Я иногда оглядываюсь на нее, вижу ее и опять принимаюсь подметать в своем доме. Дом мой огорожен четырьмя палочками, там у меня хранятся очень важные вещи: ведерко для песка, пупсик, носовой платок, который сейчас укрывает Ирочку, моего пупса, и дудка… Дудку, серую, почерневшую в некоторых местах, я таскала везде за собой, и теперь она стояла рядом с Ирочкой, выполняя роль стража.
Закончив подметать дом, я поворачиваюсь к маме, и кричу:
— Мама, смотри, у меня порядок в доме…
В эту минуту за моей спиной, я сейчас это вижу отчетливо, словно мне кто-то показывает его, появляется человек. Странное, очень белое лицо, белая мучнистого цвета рука протягивается к моему дому, и забирает самое важное из него — старую дудку… Она исчезает мгновенно в кармане прохожего, я оборачиваюсь, замечаю пропажу и еще некоторое время вижу его высокую фигуру в толпе, кричу маме, она подходит, но прохожего уже и след простыл…

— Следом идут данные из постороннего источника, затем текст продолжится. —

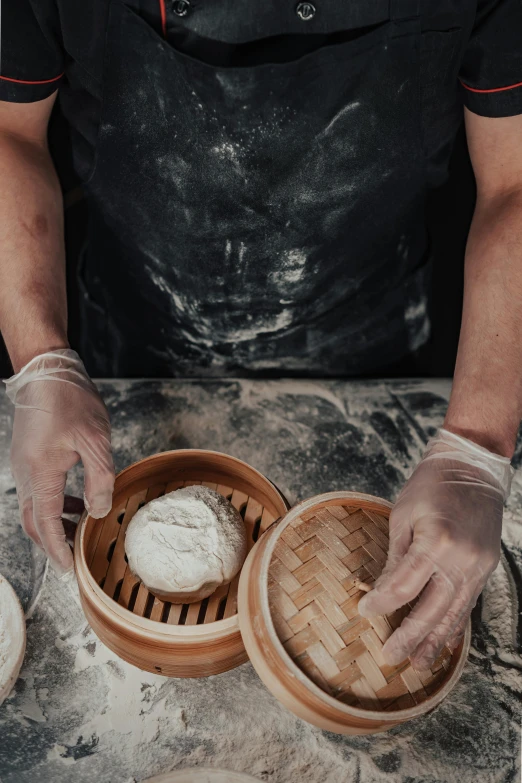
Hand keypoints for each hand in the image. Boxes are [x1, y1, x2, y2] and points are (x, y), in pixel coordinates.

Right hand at [5, 349, 114, 575]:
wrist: (47, 371)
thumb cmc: (70, 400)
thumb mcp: (95, 440)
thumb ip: (99, 479)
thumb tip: (98, 511)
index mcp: (41, 473)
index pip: (47, 524)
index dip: (58, 550)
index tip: (69, 570)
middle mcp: (26, 473)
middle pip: (34, 522)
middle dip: (53, 543)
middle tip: (73, 558)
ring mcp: (24, 465)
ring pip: (35, 507)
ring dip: (55, 523)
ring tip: (81, 530)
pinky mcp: (29, 457)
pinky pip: (38, 490)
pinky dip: (55, 504)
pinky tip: (77, 501)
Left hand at [358, 428, 512, 669]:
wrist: (472, 469)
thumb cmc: (431, 486)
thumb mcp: (403, 516)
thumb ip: (395, 558)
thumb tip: (380, 593)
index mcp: (437, 542)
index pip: (404, 586)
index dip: (382, 603)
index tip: (364, 613)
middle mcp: (462, 559)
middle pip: (432, 609)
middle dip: (410, 636)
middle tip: (390, 657)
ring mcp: (478, 566)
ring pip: (454, 613)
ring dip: (436, 641)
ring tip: (419, 665)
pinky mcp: (485, 568)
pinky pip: (468, 604)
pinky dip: (455, 625)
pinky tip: (444, 642)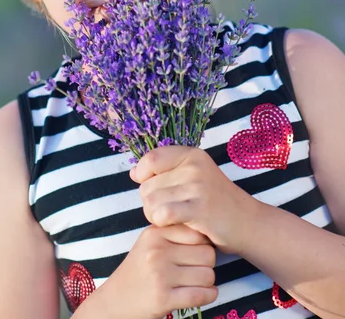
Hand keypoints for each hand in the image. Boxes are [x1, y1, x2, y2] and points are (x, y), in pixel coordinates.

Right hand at [96, 224, 216, 318]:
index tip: (198, 253)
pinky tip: (205, 294)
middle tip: (198, 270)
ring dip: (208, 282)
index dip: (204, 244)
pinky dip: (209, 296)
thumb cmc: (139, 270)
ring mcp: (160, 275)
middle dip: (208, 264)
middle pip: (207, 254)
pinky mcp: (163, 298)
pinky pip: (201, 295)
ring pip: (208, 275)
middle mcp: (157, 251)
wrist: (114, 301)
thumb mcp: (150, 243)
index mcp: (155, 233)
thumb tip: (208, 231)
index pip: (198, 233)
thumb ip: (174, 233)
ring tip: (197, 283)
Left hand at [130, 146, 257, 253]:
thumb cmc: (215, 202)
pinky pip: (161, 214)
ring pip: (150, 201)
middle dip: (150, 202)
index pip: (150, 159)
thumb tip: (133, 172)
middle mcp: (194, 165)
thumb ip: (165, 171)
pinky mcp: (199, 208)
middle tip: (170, 210)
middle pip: (147, 184)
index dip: (143, 175)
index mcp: (191, 154)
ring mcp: (197, 185)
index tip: (153, 188)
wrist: (246, 223)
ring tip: (173, 218)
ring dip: (155, 216)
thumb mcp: (193, 176)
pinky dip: (162, 223)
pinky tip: (174, 225)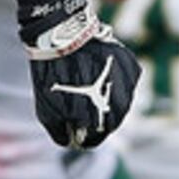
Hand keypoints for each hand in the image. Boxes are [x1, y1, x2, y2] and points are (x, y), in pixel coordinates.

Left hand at [20, 0, 140, 148]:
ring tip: (88, 89)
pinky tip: (98, 73)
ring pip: (121, 103)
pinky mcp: (133, 68)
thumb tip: (71, 142)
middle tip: (82, 111)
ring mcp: (128, 86)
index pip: (95, 140)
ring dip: (107, 101)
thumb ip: (59, 132)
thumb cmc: (51, 75)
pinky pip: (127, 83)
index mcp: (97, 118)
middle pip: (111, 123)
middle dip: (96, 121)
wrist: (63, 36)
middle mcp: (119, 106)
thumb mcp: (46, 111)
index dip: (84, 139)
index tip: (77, 135)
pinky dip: (115, 82)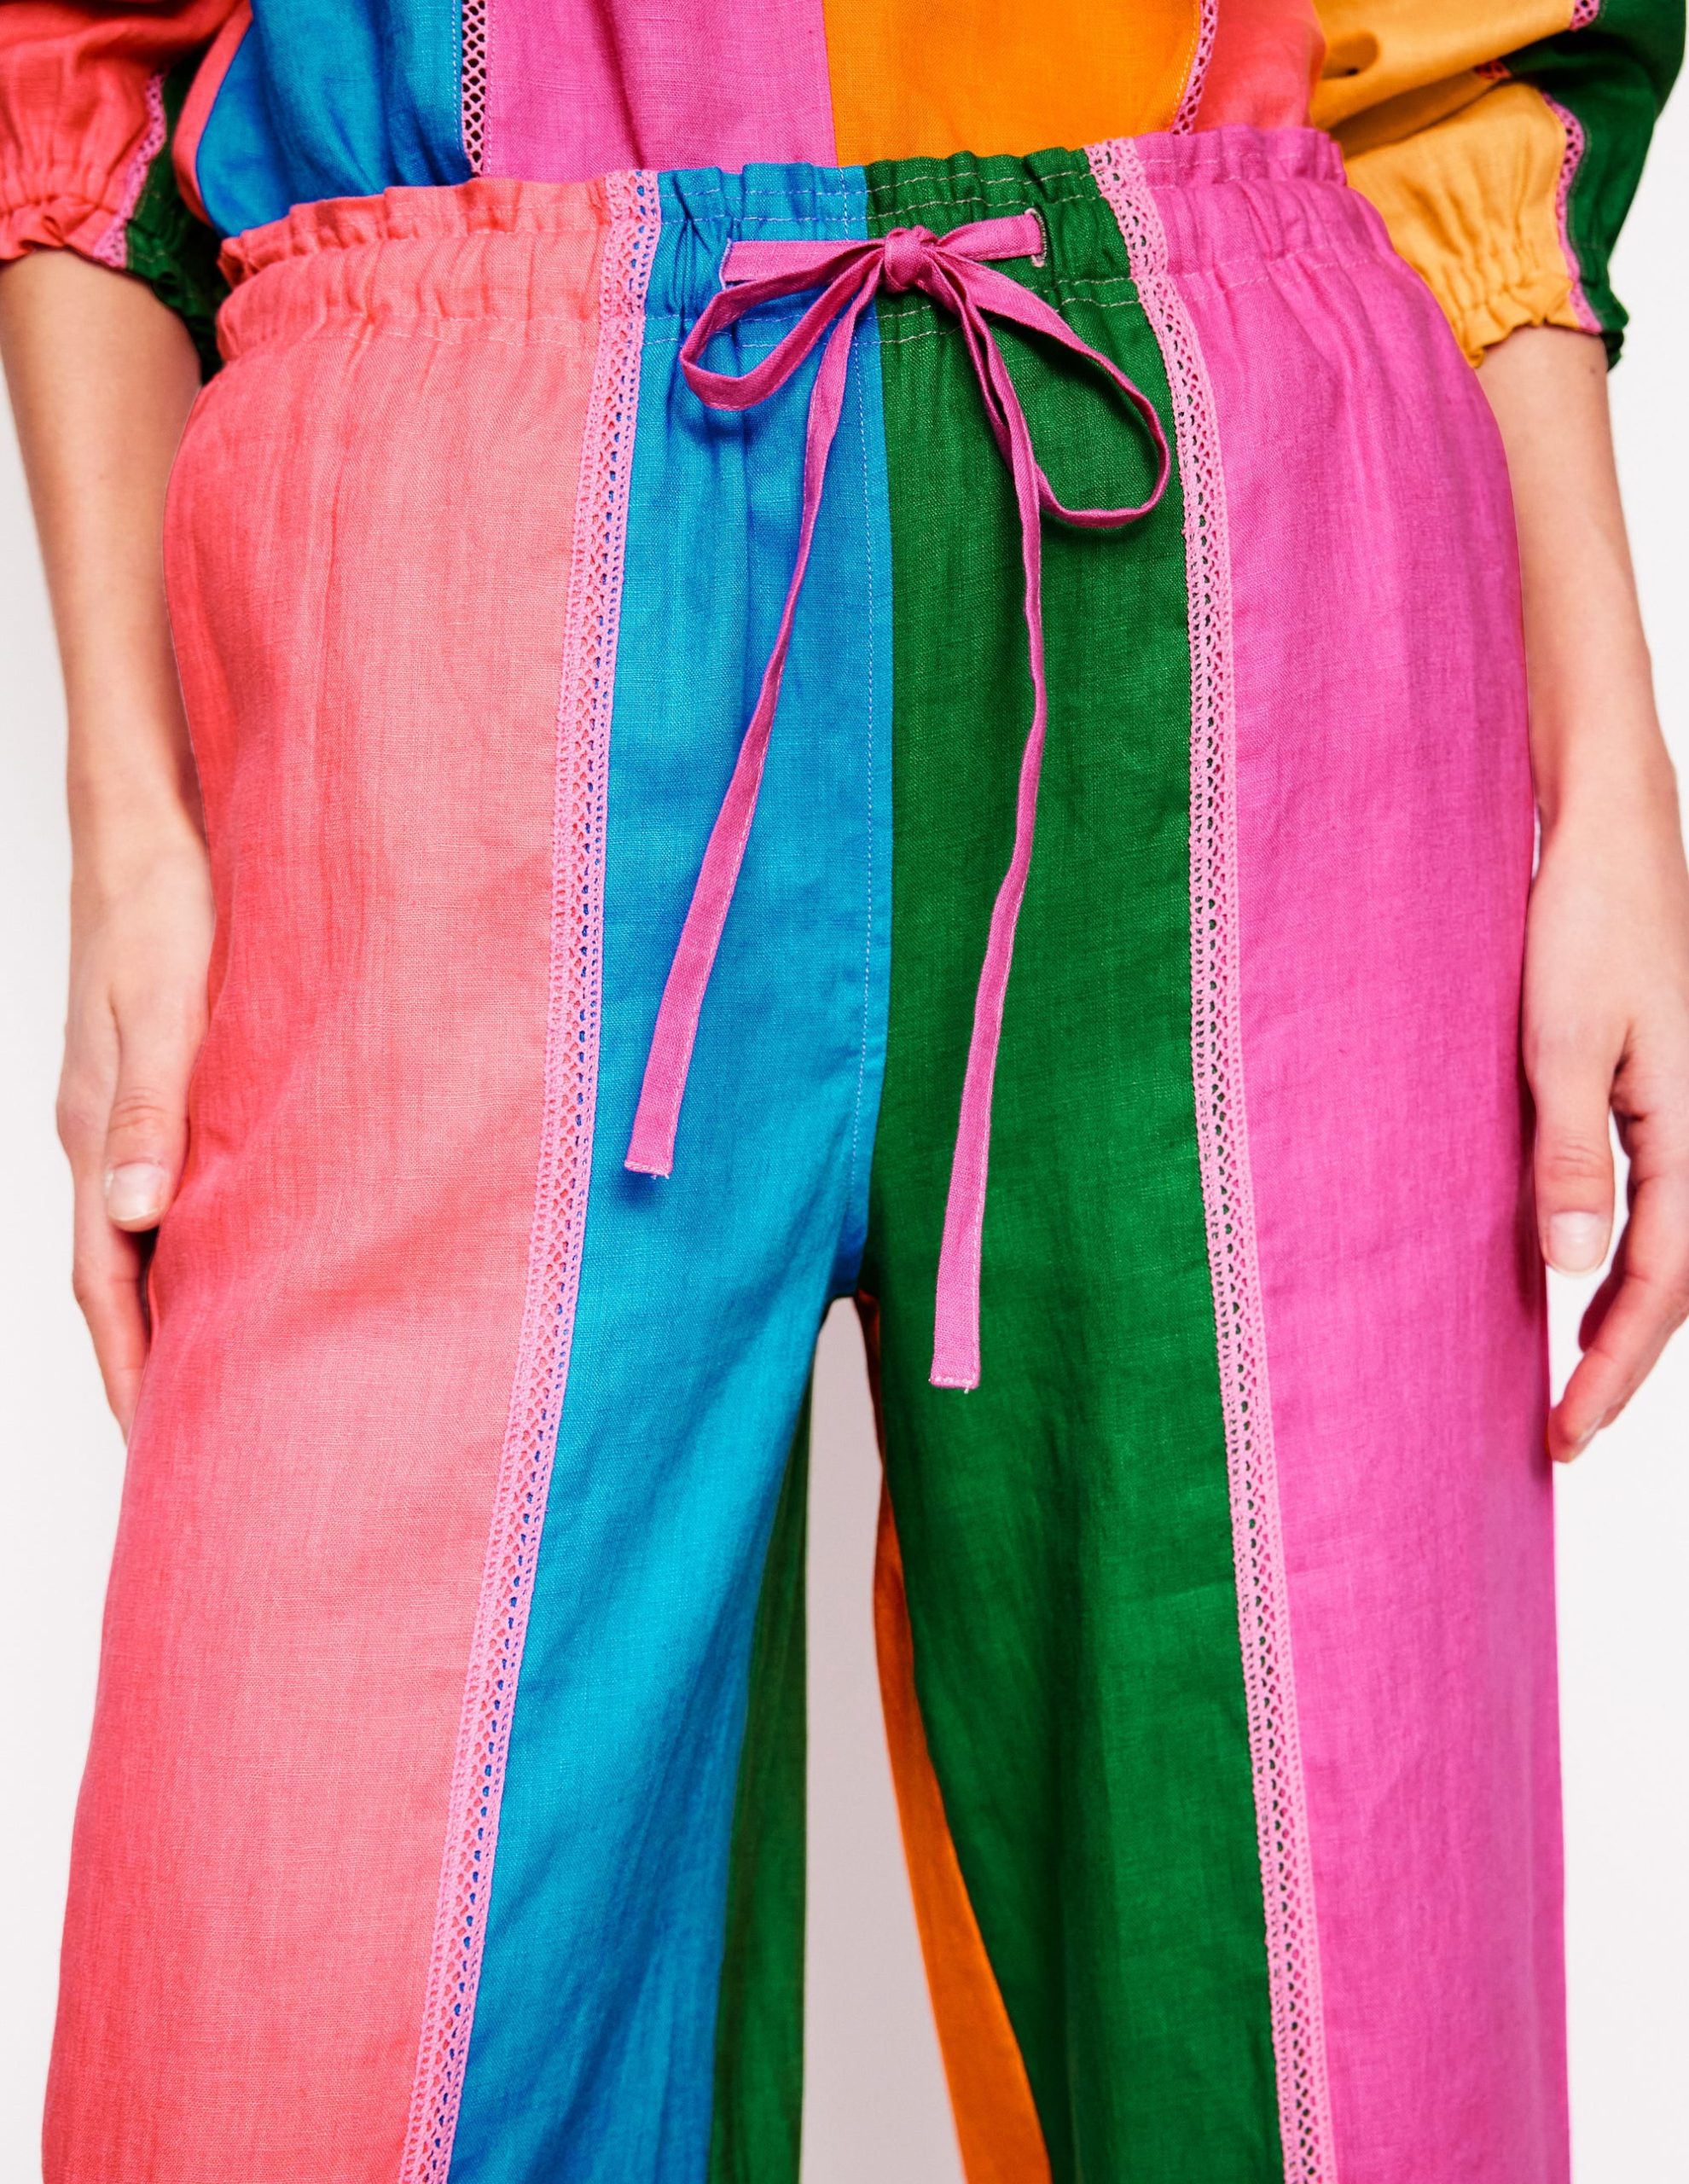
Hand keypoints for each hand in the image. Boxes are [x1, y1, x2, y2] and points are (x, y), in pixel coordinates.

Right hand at [57, 835, 212, 1434]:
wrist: (149, 831)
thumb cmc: (162, 911)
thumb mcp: (162, 1009)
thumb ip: (151, 1112)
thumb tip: (135, 1218)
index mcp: (95, 1136)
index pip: (104, 1283)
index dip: (130, 1367)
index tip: (158, 1449)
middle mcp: (102, 1139)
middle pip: (117, 1279)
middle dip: (147, 1363)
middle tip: (192, 1445)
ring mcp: (126, 1115)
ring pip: (140, 1239)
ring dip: (169, 1311)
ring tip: (215, 1378)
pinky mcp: (160, 1088)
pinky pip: (166, 1192)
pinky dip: (190, 1246)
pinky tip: (232, 1262)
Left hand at [1479, 323, 1688, 1459]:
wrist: (1603, 811)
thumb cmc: (1588, 909)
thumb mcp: (1564, 1039)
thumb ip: (1569, 1156)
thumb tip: (1567, 1274)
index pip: (1661, 1285)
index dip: (1612, 1370)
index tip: (1562, 1439)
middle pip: (1664, 1274)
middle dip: (1613, 1360)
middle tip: (1556, 1433)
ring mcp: (1666, 1094)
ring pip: (1650, 1232)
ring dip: (1605, 1307)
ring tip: (1555, 1373)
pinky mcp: (1633, 1067)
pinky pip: (1627, 1179)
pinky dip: (1598, 1238)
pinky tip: (1551, 1260)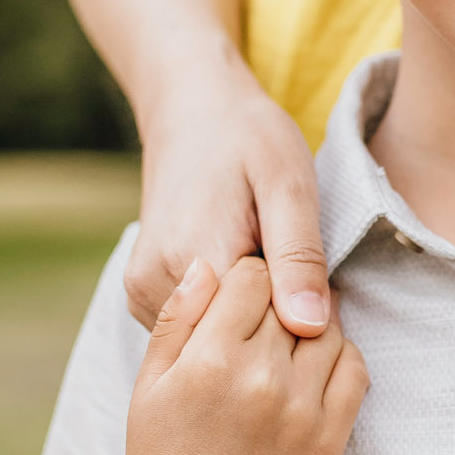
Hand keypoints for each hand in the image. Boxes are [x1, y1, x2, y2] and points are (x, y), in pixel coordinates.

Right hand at [107, 253, 368, 454]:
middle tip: (267, 316)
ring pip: (329, 329)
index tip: (241, 296)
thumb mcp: (149, 386)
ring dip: (313, 324)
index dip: (245, 278)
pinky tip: (315, 367)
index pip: (251, 277)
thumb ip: (176, 319)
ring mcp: (301, 412)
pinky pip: (355, 371)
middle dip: (278, 300)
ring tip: (291, 339)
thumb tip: (207, 264)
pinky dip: (341, 356)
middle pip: (291, 299)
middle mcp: (260, 381)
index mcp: (209, 360)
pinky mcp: (329, 441)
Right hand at [124, 48, 331, 336]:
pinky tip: (238, 278)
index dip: (300, 316)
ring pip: (215, 344)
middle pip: (236, 343)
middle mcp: (157, 284)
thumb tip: (310, 326)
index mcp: (198, 257)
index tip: (313, 282)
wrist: (191, 110)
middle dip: (275, 322)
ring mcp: (142, 294)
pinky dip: (225, 319)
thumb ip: (298, 255)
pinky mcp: (142, 296)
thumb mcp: (288, 183)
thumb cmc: (249, 137)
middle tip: (290, 268)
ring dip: (249, 322)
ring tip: (260, 265)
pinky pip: (196, 333)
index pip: (264, 332)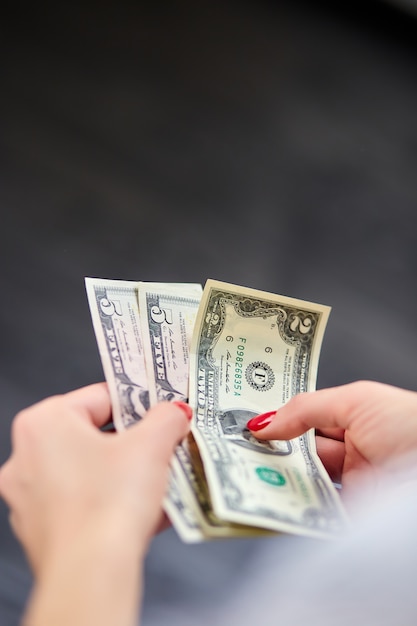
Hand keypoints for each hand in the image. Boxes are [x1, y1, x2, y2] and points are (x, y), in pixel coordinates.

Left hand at [0, 383, 190, 576]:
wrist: (91, 574)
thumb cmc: (108, 504)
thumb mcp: (151, 445)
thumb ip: (166, 417)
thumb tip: (174, 412)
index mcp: (44, 422)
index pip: (101, 397)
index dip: (139, 402)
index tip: (162, 410)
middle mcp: (27, 455)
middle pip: (94, 435)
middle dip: (134, 442)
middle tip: (164, 445)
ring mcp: (30, 495)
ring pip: (89, 470)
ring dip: (126, 473)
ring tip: (161, 479)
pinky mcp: (41, 528)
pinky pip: (84, 502)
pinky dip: (112, 501)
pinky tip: (146, 510)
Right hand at [247, 381, 416, 498]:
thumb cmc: (410, 423)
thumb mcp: (355, 401)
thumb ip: (305, 410)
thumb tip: (262, 423)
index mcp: (352, 419)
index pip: (303, 419)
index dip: (275, 420)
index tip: (240, 423)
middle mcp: (350, 452)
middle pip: (298, 453)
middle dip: (267, 450)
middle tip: (231, 449)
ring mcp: (350, 485)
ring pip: (302, 483)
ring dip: (274, 479)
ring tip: (241, 470)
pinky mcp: (350, 515)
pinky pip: (314, 513)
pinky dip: (291, 509)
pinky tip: (266, 497)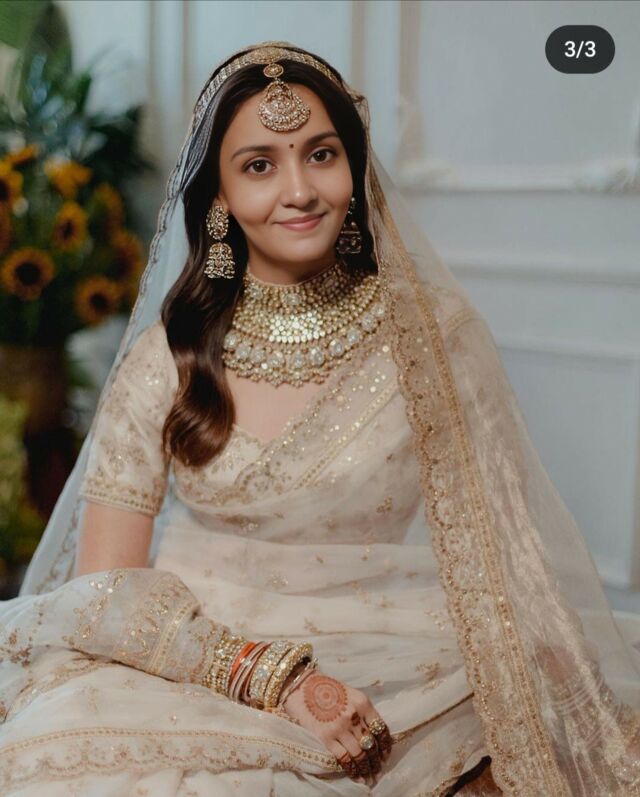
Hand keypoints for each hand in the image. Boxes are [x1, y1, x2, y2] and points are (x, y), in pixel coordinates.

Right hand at [280, 669, 392, 785]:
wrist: (300, 686)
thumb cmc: (325, 687)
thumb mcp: (349, 693)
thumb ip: (361, 711)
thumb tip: (372, 735)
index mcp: (362, 702)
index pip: (381, 729)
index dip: (385, 747)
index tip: (385, 756)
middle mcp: (354, 715)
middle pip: (372, 744)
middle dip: (377, 762)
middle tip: (378, 771)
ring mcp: (340, 727)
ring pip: (360, 754)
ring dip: (367, 769)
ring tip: (369, 778)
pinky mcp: (325, 737)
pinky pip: (344, 758)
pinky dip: (353, 769)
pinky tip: (357, 775)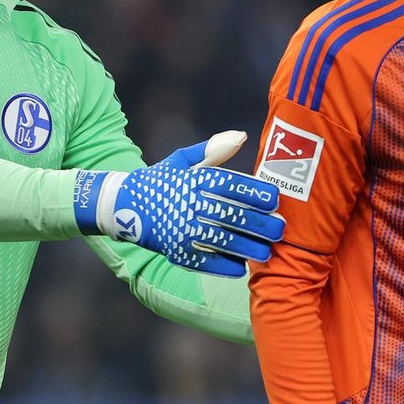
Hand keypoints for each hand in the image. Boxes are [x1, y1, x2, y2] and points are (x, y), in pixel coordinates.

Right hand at [72, 131, 284, 275]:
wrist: (122, 206)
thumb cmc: (160, 181)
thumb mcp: (182, 161)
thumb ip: (212, 150)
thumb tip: (242, 136)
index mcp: (192, 179)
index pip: (231, 185)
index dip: (256, 193)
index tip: (275, 200)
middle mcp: (188, 204)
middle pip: (232, 215)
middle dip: (260, 224)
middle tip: (280, 229)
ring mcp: (182, 230)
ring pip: (222, 241)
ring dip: (248, 248)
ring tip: (267, 251)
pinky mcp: (176, 251)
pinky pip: (206, 262)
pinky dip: (225, 266)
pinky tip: (241, 266)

— Мы купим новую дудочку, Олюшка, не плачь…
Но я горестно мотаю головой и говорю сквозь слезы:
— Нет, мне нужна моя дудочка…
…Я проснулась. Сквозь плотно задернутые шторы пробрался солнечный луч. Разрезая ночной сумрак комнаты на две части, он прочертил светлую полосу на стене, на лице Сато… Клоун поднял голову и посмотрел на меня:
— Доброе утро, Олие, — проскрипел он.
Я улыбнулась, хоть какое-то неприятное чувство и шевельнулось во мне при звуке его голоса. И обернулась к Милиену. А его не было. Одеяло было откинуто, вместо Мильки валялся его длинный синий носок.